Welcome back to our series on writing the #MoreThanHuman. We offer a set of interviews with poets and writers on how they approach writing about the environment. The more-than-human is a phrase that seeks to side-step traditional nature-culture dualisms and draw attention to the unity of all life as a kind of shared commonwealth existing on a fragile planet. It also reminds us humans that there is more to life, that there is more world, than the human. It relocates us in relation to the mystery.
This week we meet Hilary Davies, a poet and essayist. Her fifth collection, Compass Light, was published by Renard Press in September 2025. She has been an RLF Fellow at King’s College, London and the British Library. In 2023 she was shortlisted for the Michael Marks Environmental Poet of the Year award.
The Toll Gate


Zoë Brigley: Can you tell us about the place that inspired this poem? Was it based on a specific journey or location?
Hilary Davies: The toll gate, just as I describe, was on the coast road from Porlock Weir on the northern scarp slope of the Quantocks where they fall into the Bristol Channel.
Zoë: The descriptions of the trees, lichens, and birds are vivid and precise. How do you approach capturing these natural details in poetry?
Hilary Davies: These woods and others like them in Devon , Cornwall, Wales and Ireland are temperate rain forest, an ecosystem that is even more endangered than its tropical equivalent. One of its characteristics is low sessile oaks, hazel and birch, moss covered banks, trees and streams, and festoons of lichen that can often be magically multi-coloured. It is also the Arthurian forest, quite unlike the majestic oak and beech forests we think of in Central and Eastern England. As a child on holiday in the Brecon Beacons, where my father came from, I was used to spending whole days by the streams in such woods.
Zoë: The poem has a flowing, almost cinematic rhythm. How did you approach its pacing and line breaks?
Hilary Davies: I work very intensively on the precise words I wish to capture a visual image in my mind. I don’t think consciously about line breaks or pacing, but rather the language is chosen at the level of what the poet David Jones called, quoting the philosopher and theologian, Jacques Maritain, the ‘pre-conscious life of the intellect’. In other words, it is born of craft and practice over many many years so that it is no longer conscious. I always have a very powerful visual image in my mind when I write: in that sense, you could call my work cinematic.
Zoë: There is a sense of awe and revelation as the natural world overwhelms the human perspective.

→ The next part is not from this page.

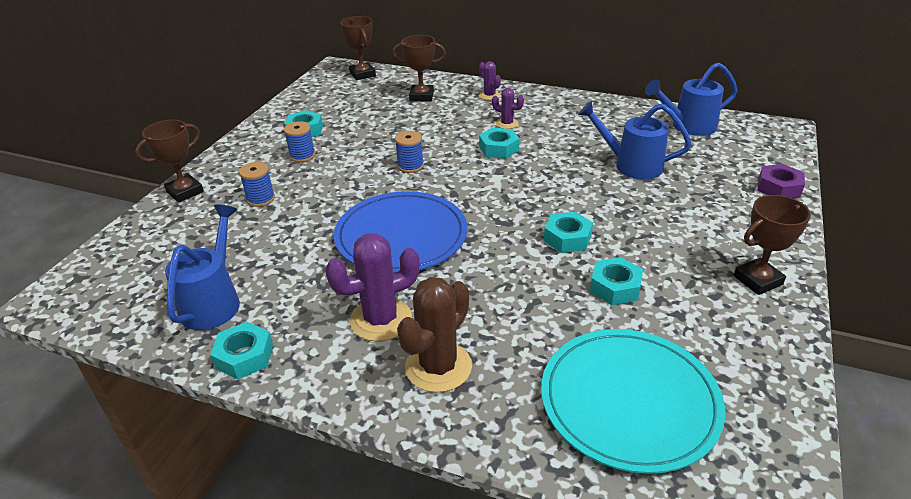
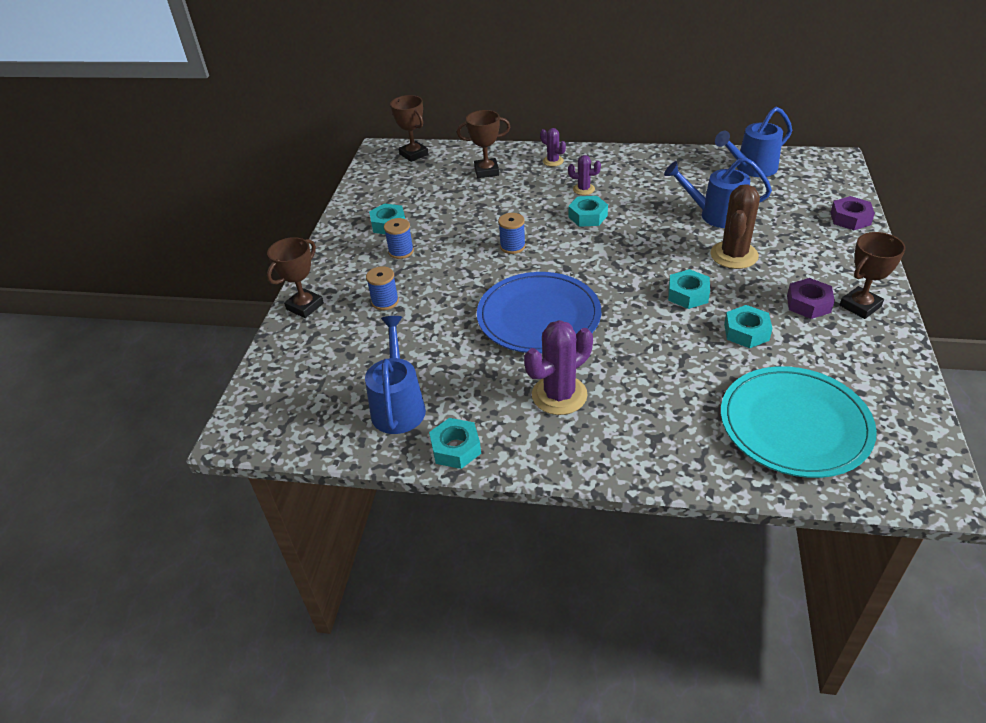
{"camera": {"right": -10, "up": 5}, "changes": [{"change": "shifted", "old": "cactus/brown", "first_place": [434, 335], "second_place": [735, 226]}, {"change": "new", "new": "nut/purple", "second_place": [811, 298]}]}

Is this a recurring theme in your work?
Hilary Davies: Yes. Except I wouldn’t use the word ‘overwhelms’ but rather say that the human is suddenly aware of a transfigured natural world.
Zoë: Is there anything else you want to tell us about this poem?
Hilary Davies: Like many of my poems, this poem was born of a sudden transformative ‘appearance’ of the world as different, other, revelatory. Such moments often lie maturing just below the conscious, in a liminal space, in my mind for years, even when they only lasted, as this one did, maybe twenty minutes at most. But about twenty years elapsed before I wrote the poem. You will also have spotted that it occurred on the hill up from Porlock Weir, and there is the subtlest of references to the significance of that placename for English poetry in the poem. But it is in no way a ‘poetic tourist’ poem.